======== Recorded data ========
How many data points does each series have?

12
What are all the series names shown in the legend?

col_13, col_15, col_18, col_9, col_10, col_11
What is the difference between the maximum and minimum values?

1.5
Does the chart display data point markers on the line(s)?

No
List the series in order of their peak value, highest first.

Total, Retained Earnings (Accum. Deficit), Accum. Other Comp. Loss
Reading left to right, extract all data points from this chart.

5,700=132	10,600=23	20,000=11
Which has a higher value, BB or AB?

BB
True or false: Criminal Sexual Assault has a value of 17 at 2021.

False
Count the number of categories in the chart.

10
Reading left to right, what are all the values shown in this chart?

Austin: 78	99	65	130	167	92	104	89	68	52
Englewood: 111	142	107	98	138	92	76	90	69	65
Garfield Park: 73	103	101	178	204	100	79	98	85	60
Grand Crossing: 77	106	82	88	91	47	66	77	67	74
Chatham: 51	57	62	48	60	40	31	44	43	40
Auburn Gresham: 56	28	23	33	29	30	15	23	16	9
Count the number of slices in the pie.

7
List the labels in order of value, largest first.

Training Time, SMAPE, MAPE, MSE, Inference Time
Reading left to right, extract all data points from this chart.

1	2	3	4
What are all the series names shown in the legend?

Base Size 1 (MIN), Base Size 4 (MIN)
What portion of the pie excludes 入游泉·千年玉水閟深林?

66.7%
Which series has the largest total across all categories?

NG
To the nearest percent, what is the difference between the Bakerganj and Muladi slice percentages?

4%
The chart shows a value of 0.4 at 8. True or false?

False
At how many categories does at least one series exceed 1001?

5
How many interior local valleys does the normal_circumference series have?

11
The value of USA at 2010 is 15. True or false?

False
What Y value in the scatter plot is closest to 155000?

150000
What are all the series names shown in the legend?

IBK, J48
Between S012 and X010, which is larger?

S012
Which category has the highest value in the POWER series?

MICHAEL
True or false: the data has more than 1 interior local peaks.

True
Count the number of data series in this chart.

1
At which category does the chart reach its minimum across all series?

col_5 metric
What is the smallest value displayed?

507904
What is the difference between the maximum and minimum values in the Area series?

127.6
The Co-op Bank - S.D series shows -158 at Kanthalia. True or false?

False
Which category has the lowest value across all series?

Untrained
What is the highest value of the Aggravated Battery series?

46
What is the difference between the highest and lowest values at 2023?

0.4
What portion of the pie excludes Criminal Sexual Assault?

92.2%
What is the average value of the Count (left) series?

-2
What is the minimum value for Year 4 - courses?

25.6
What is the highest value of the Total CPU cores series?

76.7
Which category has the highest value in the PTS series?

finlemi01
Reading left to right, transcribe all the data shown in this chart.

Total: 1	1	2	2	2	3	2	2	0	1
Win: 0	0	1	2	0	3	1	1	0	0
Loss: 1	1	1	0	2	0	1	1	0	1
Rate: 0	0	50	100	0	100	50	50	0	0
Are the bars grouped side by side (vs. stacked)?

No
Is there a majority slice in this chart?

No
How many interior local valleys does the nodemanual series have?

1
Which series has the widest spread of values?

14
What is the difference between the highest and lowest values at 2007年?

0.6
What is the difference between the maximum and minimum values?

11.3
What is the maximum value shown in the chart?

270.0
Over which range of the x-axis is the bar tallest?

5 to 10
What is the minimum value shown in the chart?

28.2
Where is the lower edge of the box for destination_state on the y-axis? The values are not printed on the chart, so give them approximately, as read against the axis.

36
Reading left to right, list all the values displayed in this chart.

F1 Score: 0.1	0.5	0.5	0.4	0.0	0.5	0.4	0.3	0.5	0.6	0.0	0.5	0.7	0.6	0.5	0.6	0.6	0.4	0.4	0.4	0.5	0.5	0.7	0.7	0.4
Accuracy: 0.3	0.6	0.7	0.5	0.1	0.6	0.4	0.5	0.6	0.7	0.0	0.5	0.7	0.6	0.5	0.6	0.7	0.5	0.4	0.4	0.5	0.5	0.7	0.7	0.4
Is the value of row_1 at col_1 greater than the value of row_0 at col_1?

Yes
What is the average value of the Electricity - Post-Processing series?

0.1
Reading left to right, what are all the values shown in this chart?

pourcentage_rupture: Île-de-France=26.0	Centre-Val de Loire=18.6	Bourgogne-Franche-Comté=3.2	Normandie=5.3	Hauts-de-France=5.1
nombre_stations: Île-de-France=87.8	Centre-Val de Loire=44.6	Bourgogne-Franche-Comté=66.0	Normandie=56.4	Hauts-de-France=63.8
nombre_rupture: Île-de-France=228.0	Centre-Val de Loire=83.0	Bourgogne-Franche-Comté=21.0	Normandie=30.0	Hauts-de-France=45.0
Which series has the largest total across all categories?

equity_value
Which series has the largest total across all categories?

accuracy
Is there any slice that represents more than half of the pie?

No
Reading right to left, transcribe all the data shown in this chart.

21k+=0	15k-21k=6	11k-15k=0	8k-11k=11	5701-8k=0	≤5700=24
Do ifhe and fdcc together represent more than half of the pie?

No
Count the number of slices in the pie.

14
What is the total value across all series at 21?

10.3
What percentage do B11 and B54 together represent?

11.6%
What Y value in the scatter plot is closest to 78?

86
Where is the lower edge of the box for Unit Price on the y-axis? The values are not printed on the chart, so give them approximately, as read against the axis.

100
========
▸ **What to produce**: Return all of the data above line for line, changing nothing.

▸ **Answer below**:
How many data points does each series have?

12
What are all the series names shown in the legend?

col_13, col_15, col_18, col_9, col_10, col_11
What is the difference between the maximum and minimum values?

1.5
Does the chart display data point markers on the line(s)?

No
List the series in order of their peak value, highest first.

Total, Retained Earnings (Accum. Deficit), Accum. Other Comp. Loss
Reading left to right, extract all data points from this chart.

5,700=132	10,600=23	20,000=11
Which has a higher value, BB or AB?

BB
True or false: Criminal Sexual Assault has a value of 17 at 2021.

False
Count the number of categories in the chart.

10
Reading left to right, what are all the values shown in this chart?

Austin: 78	99	65	130	167	92	104	89	68	52
Englewood: 111	142	107	98	138	92	76	90	69	65
Garfield Park: 73	103	101	178	204	100	79	98	85	60
Grand Crossing: 77	106	82	88	91	47	66	77	67	74
Chatham: 51	57	62	48	60	40	31	44	43	40
Auburn Gresham: 56	28	23	33	29	30	15	23	16	9
Count the number of slices in the pie.

7
List the labels in order of value, largest first.

Training Time, SMAPE, MAPE, MSE, Inference Time
Reading left to right, extract all data points from this chart.

1	2	3	4
What are all the series names shown in the legend?

Base Size 1 (MIN), Base Size 4 (MIN)
What portion of the pie excludes 入游泉·千年玉水閟深林?

66.7%
Which series has the largest total across all categories?

NG
To the nearest percent, what is the difference between the Bakerganj and Muladi slice percentages?

4%
The chart shows a value of 0.4 at 8. True or false?

False
At how many categories does at least one series exceed 1001?

5
How many interior local valleys does the normal_circumference series have?

11
The value of USA at 2010 is 15. True or false?

False
What Y value in the scatter plot is closest to 155000?

150000
What are all the series names shown in the legend?

IBK, J48
Between S012 and X010, which is larger?

S012
Which category has the highest value in the POWER series?

MICHAEL
True or false: the data has more than 1 interior local peaks.

True
Count the number of data series in this chart.

1
At which category does the chart reach its minimum across all series?

col_5 metric
What is the smallest value displayed?

507904
What is the difference between the maximum and minimum values in the Area series?

127.6
The Co-op Bank - S.D series shows -158 at Kanthalia. True or false?

False
Which category has the lowest value across all series?

Untrained
What is the highest value of the Aggravated Battery series?

46
What is the difference between the highest and lowest values at 2023?

0.4
What portion of the pie excludes Criminal Sexual Assault?

92.2%
What is the average value of the Count (left) series?

-2
What is the minimum value for Year 4 - courses?

25.6
What is the highest value of the Total CPU cores series?

76.7
Which category has the highest value in the PTS series?

finlemi01
Reading left to right, transcribe all the data shown in this chart.

Total: 1	1	2	2	2	3	2	2	0	1
Win: 0	0	1	2	0	3	1	1	0	0
Loss: 1	1	1	0	2	0	1	1	0	1
Rate: 0	0	50	100	0	100	50	50	0	0
Are the bars grouped side by side (vs. stacked)?

No
Is there a majority slice in this chart?

No
How many interior local valleys does the nodemanual series have?

1
Which series has the widest spread of values?

14
What is the difference between the highest and lowest values at 2007年?

0.6
What is the difference between the maximum and minimum values?

11.3
What is the maximum value shown in the chart?

270.0
Over which range of the x-axis is the bar tallest?

5 to 10
What is the minimum value shown in the chart?

28.2
Where is the lower edge of the box for destination_state on the y-axis? The values are not printed on the chart, so give them approximately, as read against the axis.

36
Reading left to right, list all the values displayed in this chart.

F1 Score: 0.1	0.5	0.5	0.4	0.0	0.5	0.4	0.3	0.5	0.6	0.0	0.5	0.7	0.6	0.5	0.6	0.6	0.4	0.4	0.4	0.5	0.5	0.7	0.7	0.4
Accuracy: 0.3	0.6	0.7	0.5	0.1	0.6	0.4	0.5	0.6	0.7	0.0	0.5	0.7	0.6	0.5	0.6	0.7	0.5	0.4	0.4	0.5	0.5	0.7	0.7	0.4
Is the value of row_1 at col_1 greater than the value of row_0 at col_1?

Yes
What is the average value of the Electricity - Post-Processing series?

0.1
Reading left to right, what are all the values shown in this chart?

pourcentage_rupture: Île-de-France=26.0	Centre-Val de Loire=18.6	Bourgogne-Franche-Comté=3.2	Normandie=5.3	Hauts-de-France=5.1
nombre_stations: Île-de-France=87.8	Centre-Val de Loire=44.6	Bourgogne-Franche-Comté=66.0	Normandie=56.4	Hauts-de-France=63.8
nombre_rupture: Île-de-France=228.0	Centre-Val de Loire=83.0	Bourgogne-Franche-Comté=21.0	Normandie=30.0	Hauts-de-France=45.0
Which series has the largest total across all categories?

equity_value
Which series has the largest total across all categories?

accuracy
Is there any slice that represents more than half of the pie?

No
Reading right to left, transcribe all the data shown in this chart.

21k+=0	15k-21k=6	11k-15k=0	8k-11k=11	5701-8k=0	≤5700=24
Do ifhe and fdcc together represent more than half of the pie?

No
Count the number of slices in the pie.

14
What is the total value across all series at 21?

10.3
What percentage do B11 and B54 together represent?

11.6%
What Y value in the scatter plot is closest to 78?

86
Where is the lower edge of the box for Unit Price on the y-axis? The values are not printed on the chart, so give them approximately, as read against the axis.

100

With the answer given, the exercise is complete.